Être dans ses bras était comme tenir une couverture chauffante et réconfortante. Une sorte de doudou géant. Je me sentais en paix et enfin l'esprit clair. Je relevai ma tête, posée sur son bras étendu et le fixai un moment. Ses cheveux châtains tombaient sur son front, quelques mèches sur ses paupières fermées – que j'ôtai doucement de l'index -, et une légère barbe ombrait le bas de son visage. Je caressai du pouce la très légère ligne blanche qui coupait en diagonale sa pommette droite.
Je me souvenais du jour durant lequel il acquit cette marque. Je n'étais qu'une gamine intrépide qui voulait suivre les plus grands dans leurs jeux dangereux.
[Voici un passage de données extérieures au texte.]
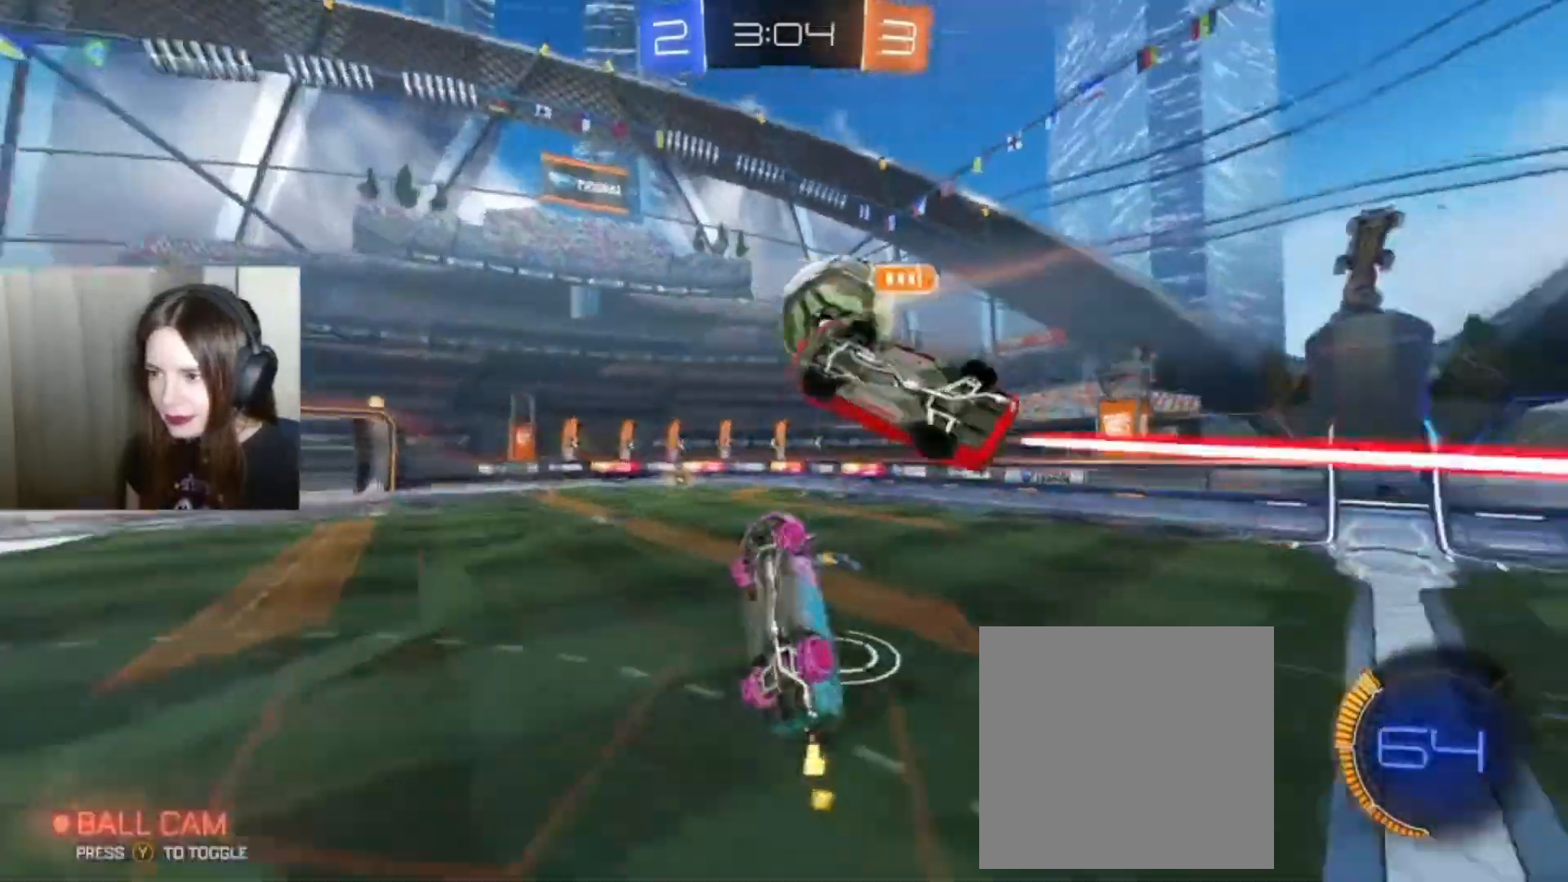
{"dt_ms": 500, "buttons": [], "left_stick": "center", "right_stick": "center", "events": [[67, "R2", "up"], [100, "left_stick", "center"]]}
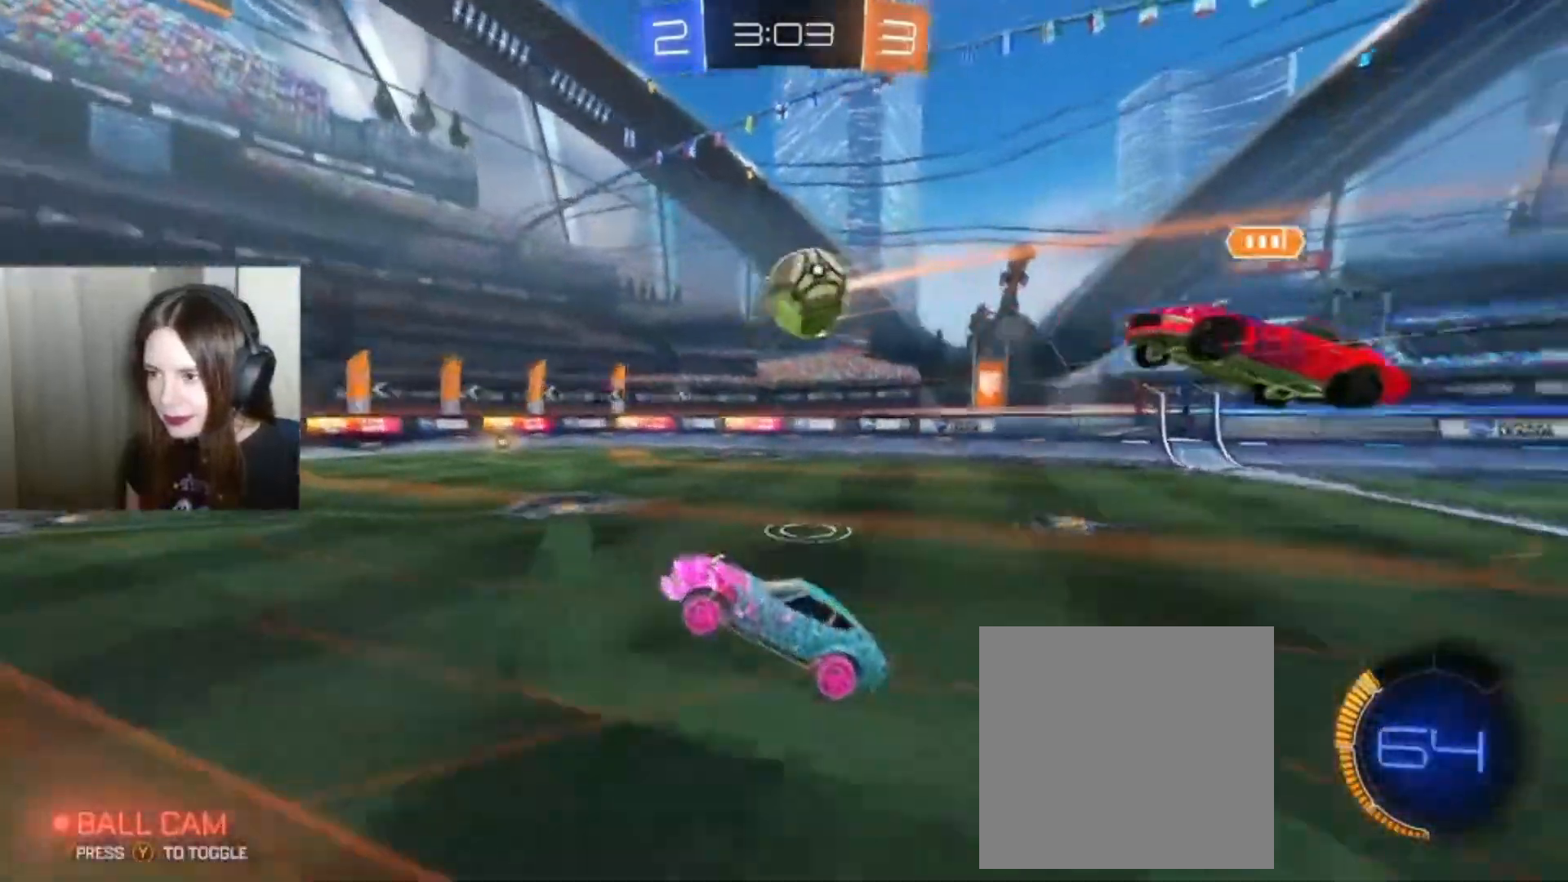
{"dt_ms": 500, "buttons": ["B", "R2"], "left_stick": "right", "right_stick": "center", "events": [[133, "R2", "down"], [133, "left_stick", "right"], [367, "B", "down"]]}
A plus kilomètres de nos maisons, nous avions trouvé une rivière entourée de solides arbres. Inconscients que nous étions tous, nous attachâmes plusieurs cordes à des balancelles branlantes pour sauter d'une rive à l'autre.
Pour nos yeux d'enfants, la distance ne représentait rien et l'eau coulait à peine. Pas assez dangereux.
Ce jour-là, les filles restèrent enfermées, loin de la pluie et par conséquent de la boue. Je ne voulais pas jouer à la ménagère de luxe, je voulais courir, me défouler. J'avais donc suivi en cachette les garçons plus âgés et les avais longuement regardés sauter d'une berge à l'autre. Impatiente, j'étais sortie de mon abri pour subir un long sermon et des moqueries. Sourde à leurs remarques, je me souvenais juste empoigner une corde plutôt fine, même entre mes mains d'enfant de douze ans, et m'être sentie libre une fois dans les airs.

Avant de retomber lourdement.

Le choc avec les pierres au fond de la rivière me coupa le souffle.

Lorsque je me réveillai, je me trouvais sur le dos d'Alessio dont le visage n'était plus qu'une plaie sanglante. En réalité, le sang s'était étalé à cause de la pluie, mais tout ce que je voyais c'était cette plaie ouverte et ce rouge vif qui gouttait sur mes mains autour de sa nuque.

- A quoi tu penses ?

Il embrassa mes doigts les uns après les autres. Je me rapprochai de son corps brûlant tandis qu'un frisson me traversait.

- A la rivière, murmurai-je.

Je plongeai dans ses orbes chocolat encore noircis par le sommeil.

- Pourquoi tu ne m'as jamais rien dit ? M'enquis-je curieuse.

Ses doigts remirent mes cheveux derrière mon oreille et se perdirent sur ma nuque.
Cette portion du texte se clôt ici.